Work instructions >> In the text below about the end-of-term Girl Child lunch, who insisted on being the photographer for the day?

Text section >>
-----

Rice, chicken in sauce and coleslaw is a much loved meal combination in Zimbabwe. In the past, it was the food that was served at weddings, parties, Christmas meals and any special occasion one can think of. This much loved meal and all the nostalgia it brings found its place at our much awaited end of term Girl Child lunch and what an occasion it was!

The winters here are biting at night, and in the early hours, but one can be forgiven for thinking they are the height of summer during the day. The day we held our lunch was no exception. When the mentors started arriving with their groups of mentees, Makomborero staff had arrived at least a few hours before and they and the chickens they were about to cook were thawing in the kitchen.  The interns were busy organising seating and arranging tables for the different activities. Our male intern, Milton, insisted on being the photographer for the day (oh, the power of rice, chicken and coleslaw!). There was relief and celebration as each group of girls arrived. Travelling to the Resource Centre can easily take two hours from the areas where our girls were coming from and it was impressive that they all made it on time.  Upon arrival, the mentors quickly got into position, the register was done, temperatures were taken, hands were sanitised and a bright red mask was presented to each girl before they sat down. Rocket and Skyler, our much loved Resource Centre dogs got more and more excited each time the gate opened. Some girls took to them straight away, stroking them and playing with them. Others were more sceptical, a little fearful even, and took some convincing that Rocket and Skyler just wanted to play.

-----

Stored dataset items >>
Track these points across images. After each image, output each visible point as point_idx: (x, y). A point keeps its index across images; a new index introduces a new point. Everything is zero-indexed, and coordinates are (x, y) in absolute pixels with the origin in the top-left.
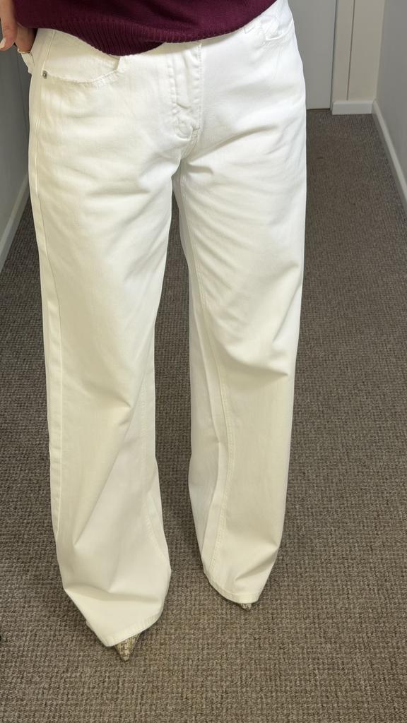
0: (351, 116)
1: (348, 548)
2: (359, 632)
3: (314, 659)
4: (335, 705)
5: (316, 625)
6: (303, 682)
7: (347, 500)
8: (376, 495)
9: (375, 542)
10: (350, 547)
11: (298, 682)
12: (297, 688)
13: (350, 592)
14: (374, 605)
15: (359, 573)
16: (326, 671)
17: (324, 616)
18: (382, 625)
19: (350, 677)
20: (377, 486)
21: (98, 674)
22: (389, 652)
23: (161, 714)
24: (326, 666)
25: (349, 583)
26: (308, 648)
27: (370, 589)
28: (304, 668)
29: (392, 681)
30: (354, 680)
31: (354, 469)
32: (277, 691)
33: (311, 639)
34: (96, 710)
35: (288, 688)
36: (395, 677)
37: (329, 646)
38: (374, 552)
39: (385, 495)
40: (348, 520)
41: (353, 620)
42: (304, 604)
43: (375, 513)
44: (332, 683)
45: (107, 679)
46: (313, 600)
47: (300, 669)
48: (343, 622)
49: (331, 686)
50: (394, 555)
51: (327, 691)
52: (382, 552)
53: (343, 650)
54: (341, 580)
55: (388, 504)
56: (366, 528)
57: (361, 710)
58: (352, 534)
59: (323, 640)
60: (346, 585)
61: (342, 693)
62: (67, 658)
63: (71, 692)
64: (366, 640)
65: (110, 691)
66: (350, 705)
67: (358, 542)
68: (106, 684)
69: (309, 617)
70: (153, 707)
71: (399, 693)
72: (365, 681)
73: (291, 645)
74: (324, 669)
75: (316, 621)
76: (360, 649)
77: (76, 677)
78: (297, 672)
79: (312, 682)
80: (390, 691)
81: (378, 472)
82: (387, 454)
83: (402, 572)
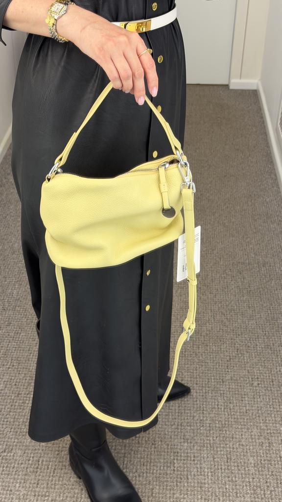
0: (243, 90)
1: (207, 380)
2: (207, 437)
3: (175, 453)
4: (186, 484)
5: (179, 431)
6: (165, 468)
7: (210, 348)
8: (230, 345)
9: (226, 377)
10: (208, 379)
11: (162, 468)
12: (161, 471)
13: (205, 409)
14: (220, 419)
15: (212, 396)
16: (182, 461)
17: (185, 424)
18: (224, 432)
19: (198, 466)
20: (232, 339)
21: (25, 455)
22: (227, 451)
23: (65, 484)
24: (182, 458)
25: (205, 403)
26: (171, 445)
27: (218, 408)
28: (167, 458)
29: (226, 471)
30: (201, 468)
31: (217, 327)
32: (147, 472)
33: (174, 439)
34: (22, 479)
35: (155, 471)
36: (229, 468)
37: (186, 444)
38: (224, 383)
39: (236, 346)
40: (209, 361)
41: (205, 428)
42: (172, 415)
43: (228, 357)
44: (186, 469)
45: (31, 459)
46: (179, 413)
47: (164, 459)
48: (198, 429)
49: (184, 471)
50: (238, 386)
51: (181, 474)
52: (230, 384)
53: (195, 448)
54: (200, 401)
55: (237, 352)
56: (220, 367)
57: (203, 489)
58: (210, 371)
59: (182, 440)
60: (203, 405)
61: (191, 476)
62: (5, 443)
63: (5, 465)
64: (212, 442)
65: (32, 467)
66: (196, 485)
67: (214, 376)
68: (30, 462)
69: (174, 424)
70: (61, 479)
71: (230, 479)
72: (208, 469)
73: (160, 443)
74: (181, 460)
75: (180, 427)
76: (207, 447)
77: (10, 456)
78: (162, 461)
79: (172, 468)
80: (225, 477)
81: (233, 330)
82: (241, 318)
83: (242, 398)
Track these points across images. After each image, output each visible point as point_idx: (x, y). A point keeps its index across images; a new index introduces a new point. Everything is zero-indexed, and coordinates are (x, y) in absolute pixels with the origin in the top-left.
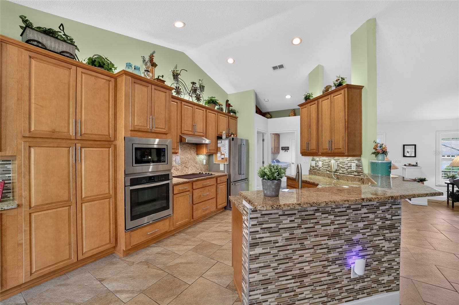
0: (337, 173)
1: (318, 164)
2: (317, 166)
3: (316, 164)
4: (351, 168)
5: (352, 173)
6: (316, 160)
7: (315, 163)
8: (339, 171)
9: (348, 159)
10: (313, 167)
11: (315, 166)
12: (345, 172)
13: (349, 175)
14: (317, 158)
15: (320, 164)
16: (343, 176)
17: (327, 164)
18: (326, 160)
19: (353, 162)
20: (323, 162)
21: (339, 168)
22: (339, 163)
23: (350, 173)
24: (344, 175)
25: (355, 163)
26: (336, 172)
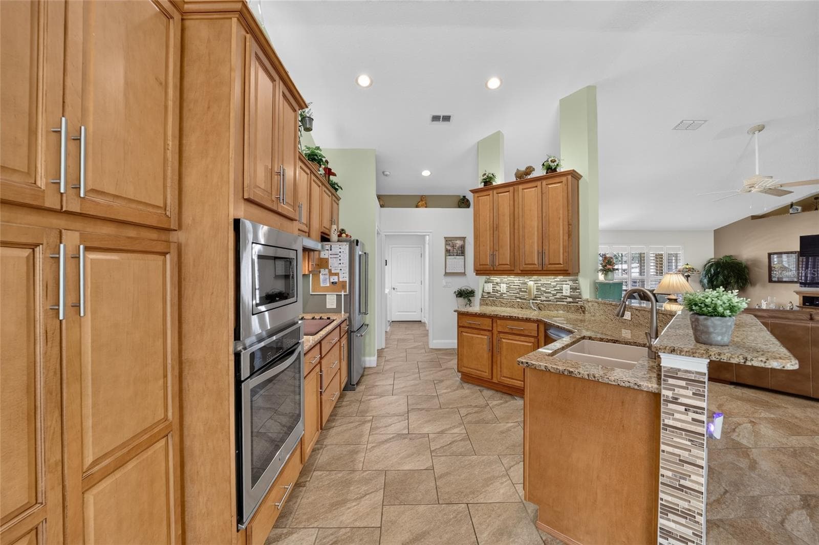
0: (537, 301)
1: (498, 288)
2: (497, 291)
3: (494, 288)
4: (562, 293)
5: (565, 300)
6: (495, 281)
7: (492, 286)
8: (540, 297)
9: (556, 280)
10: (489, 293)
11: (493, 292)
12: (550, 298)
13: (558, 303)
14: (496, 279)
15: (503, 288)
16: (548, 305)
17: (518, 287)
18: (515, 282)
19: (564, 283)
20: (508, 285)
21: (539, 293)
22: (540, 285)
23: (561, 299)
24: (550, 303)
25: (568, 284)
26: (535, 299)
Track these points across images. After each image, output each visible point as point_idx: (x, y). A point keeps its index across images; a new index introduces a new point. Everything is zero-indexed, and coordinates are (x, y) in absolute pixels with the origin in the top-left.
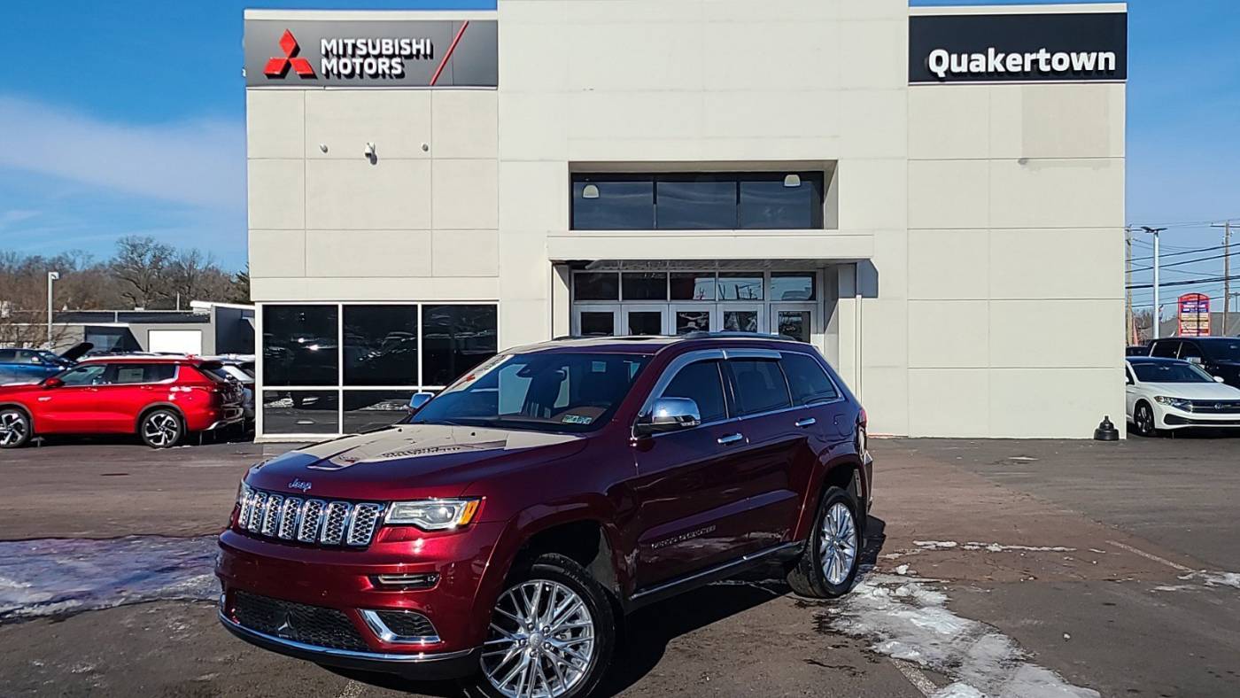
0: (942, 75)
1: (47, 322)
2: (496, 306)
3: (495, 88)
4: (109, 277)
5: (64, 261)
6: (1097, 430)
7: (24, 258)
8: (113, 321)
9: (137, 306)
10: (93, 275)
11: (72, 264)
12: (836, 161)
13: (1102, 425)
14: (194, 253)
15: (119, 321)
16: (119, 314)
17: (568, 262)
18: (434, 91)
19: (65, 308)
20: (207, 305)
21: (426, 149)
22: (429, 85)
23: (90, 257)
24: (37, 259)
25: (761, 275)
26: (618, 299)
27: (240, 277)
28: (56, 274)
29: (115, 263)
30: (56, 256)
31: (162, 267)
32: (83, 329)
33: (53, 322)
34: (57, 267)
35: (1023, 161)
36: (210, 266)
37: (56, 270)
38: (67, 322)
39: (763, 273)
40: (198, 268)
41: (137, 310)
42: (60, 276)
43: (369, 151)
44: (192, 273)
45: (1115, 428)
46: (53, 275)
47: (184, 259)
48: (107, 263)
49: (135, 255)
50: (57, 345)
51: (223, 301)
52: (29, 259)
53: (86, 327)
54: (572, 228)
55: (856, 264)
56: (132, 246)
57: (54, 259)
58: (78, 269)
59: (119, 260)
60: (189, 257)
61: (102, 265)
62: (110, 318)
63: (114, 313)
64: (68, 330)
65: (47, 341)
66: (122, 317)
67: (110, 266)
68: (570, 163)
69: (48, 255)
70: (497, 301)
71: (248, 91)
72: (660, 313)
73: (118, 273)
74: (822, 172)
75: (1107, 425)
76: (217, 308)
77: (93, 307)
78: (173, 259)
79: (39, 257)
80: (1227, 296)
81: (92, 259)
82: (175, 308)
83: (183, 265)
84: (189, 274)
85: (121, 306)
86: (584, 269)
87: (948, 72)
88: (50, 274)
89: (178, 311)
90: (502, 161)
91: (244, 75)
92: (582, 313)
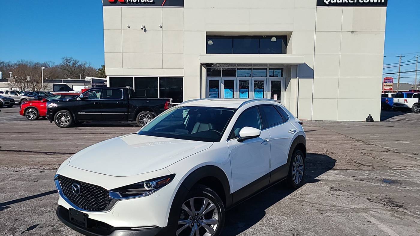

-----

Finished exercise >> Milton, the male intern.